Compounding the concern, the Washington Post reported that the internal audit had not been shared with the Senate Intelligence Committee. DeLong described it as an internal document used to generate other reports for external overseers, implying that the committee received equivalent information through different channels. Senator Dianne Feinstein, the committee’s chairwoman, offered a more measured assessment, acknowledging that the committee did not receive the same level of detail about overseas surveillance problems and stating that it “can and should do more to independently verify” the NSA’s compliance reporting.
Institutional Accountability and the Trust Deficit
The NSA’s response to the audit revelations illustrated a pattern that had become familiar in the months since the Snowden disclosures began. Rather than acknowledging the systemic nature of the compliance failures, the agency sought to reframe them as isolated, manageable incidents within an otherwise well-functioning system. This approach required the public to accept that an organization conducting mass surveillance in secret, with limited external oversight and a documented history of withholding information from its overseers, could be trusted to police itself.

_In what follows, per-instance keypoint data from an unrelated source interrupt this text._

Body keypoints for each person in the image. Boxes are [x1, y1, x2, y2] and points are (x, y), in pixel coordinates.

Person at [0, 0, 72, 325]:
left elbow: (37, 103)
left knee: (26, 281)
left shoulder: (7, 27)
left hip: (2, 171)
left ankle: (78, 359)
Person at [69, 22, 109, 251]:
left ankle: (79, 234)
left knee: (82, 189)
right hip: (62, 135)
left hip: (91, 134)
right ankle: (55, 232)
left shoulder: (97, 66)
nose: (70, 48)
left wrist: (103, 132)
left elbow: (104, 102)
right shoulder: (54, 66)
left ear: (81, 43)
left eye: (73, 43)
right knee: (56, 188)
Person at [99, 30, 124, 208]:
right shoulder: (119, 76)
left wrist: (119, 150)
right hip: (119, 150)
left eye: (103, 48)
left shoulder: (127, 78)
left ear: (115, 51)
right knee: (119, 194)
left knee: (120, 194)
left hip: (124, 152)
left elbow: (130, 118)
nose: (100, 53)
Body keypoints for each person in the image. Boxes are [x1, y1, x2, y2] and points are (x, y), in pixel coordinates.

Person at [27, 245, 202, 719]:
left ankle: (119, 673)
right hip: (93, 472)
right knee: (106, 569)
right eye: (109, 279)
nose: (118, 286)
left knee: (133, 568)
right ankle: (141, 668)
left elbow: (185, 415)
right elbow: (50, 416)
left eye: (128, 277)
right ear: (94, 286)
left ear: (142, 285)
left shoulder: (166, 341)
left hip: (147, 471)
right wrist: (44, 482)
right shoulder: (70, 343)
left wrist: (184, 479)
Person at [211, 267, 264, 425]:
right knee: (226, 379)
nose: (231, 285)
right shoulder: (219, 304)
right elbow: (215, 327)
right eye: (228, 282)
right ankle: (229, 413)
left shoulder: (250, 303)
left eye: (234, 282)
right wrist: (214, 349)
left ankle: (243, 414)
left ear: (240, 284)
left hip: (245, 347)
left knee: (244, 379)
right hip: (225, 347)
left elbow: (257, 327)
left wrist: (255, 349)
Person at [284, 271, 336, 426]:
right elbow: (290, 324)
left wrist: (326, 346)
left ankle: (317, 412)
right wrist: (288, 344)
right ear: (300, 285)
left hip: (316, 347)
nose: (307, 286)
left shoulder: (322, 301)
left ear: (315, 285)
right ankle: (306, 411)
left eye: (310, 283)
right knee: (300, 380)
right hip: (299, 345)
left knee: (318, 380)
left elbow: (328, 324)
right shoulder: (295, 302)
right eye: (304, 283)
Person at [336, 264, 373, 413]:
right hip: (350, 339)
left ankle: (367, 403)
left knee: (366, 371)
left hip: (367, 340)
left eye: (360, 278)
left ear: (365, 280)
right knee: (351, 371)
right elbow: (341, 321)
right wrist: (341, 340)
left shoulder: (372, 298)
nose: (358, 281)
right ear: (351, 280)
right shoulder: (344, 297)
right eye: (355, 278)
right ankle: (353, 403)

For many observers, the trust deficit was too large to bridge with statistics and reassurances. The audit had documented not just errors but a culture in which those errors were systematically minimized in external reporting, in which oversight bodies received sanitized information, and in which the agency made unilateral decisions about what its overseers needed to know. Describing these patterns as evidence of a “robust” compliance program required a definition of robustness that most people outside the intelligence community would not recognize.

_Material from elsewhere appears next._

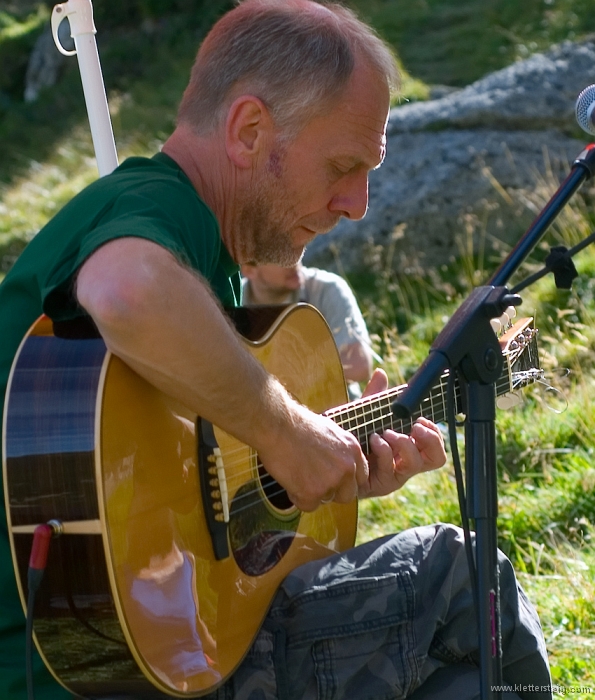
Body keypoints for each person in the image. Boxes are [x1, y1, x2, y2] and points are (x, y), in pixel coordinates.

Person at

The Deeper Question of Scale
Beneath the debate over error rates and compliance mechanisms lay a more fundamental question that the NSA’s defenders consistently avoided: whether mass surveillance on this scale was compatible with meaningful privacy protections in the first place. A system that generated 20 million database queries per month and intercepted communications from millions of people worldwide would inevitably produce thousands of violations, no matter how diligent its compliance staff. The errors were not bugs in an otherwise sound system — they were an inherent feature of surveillance conducted at industrial scale.
By framing the discussion in terms of error rates and corrective measures, the NSA and its congressional allies were implicitly asking the public to accept that some level of unauthorized surveillance of Americans was an acceptable cost of the broader intelligence mission. Whether that trade-off was justified remained the central unanswered question of the post-Snowden debate — one that no compliance audit, however thorough, could resolve.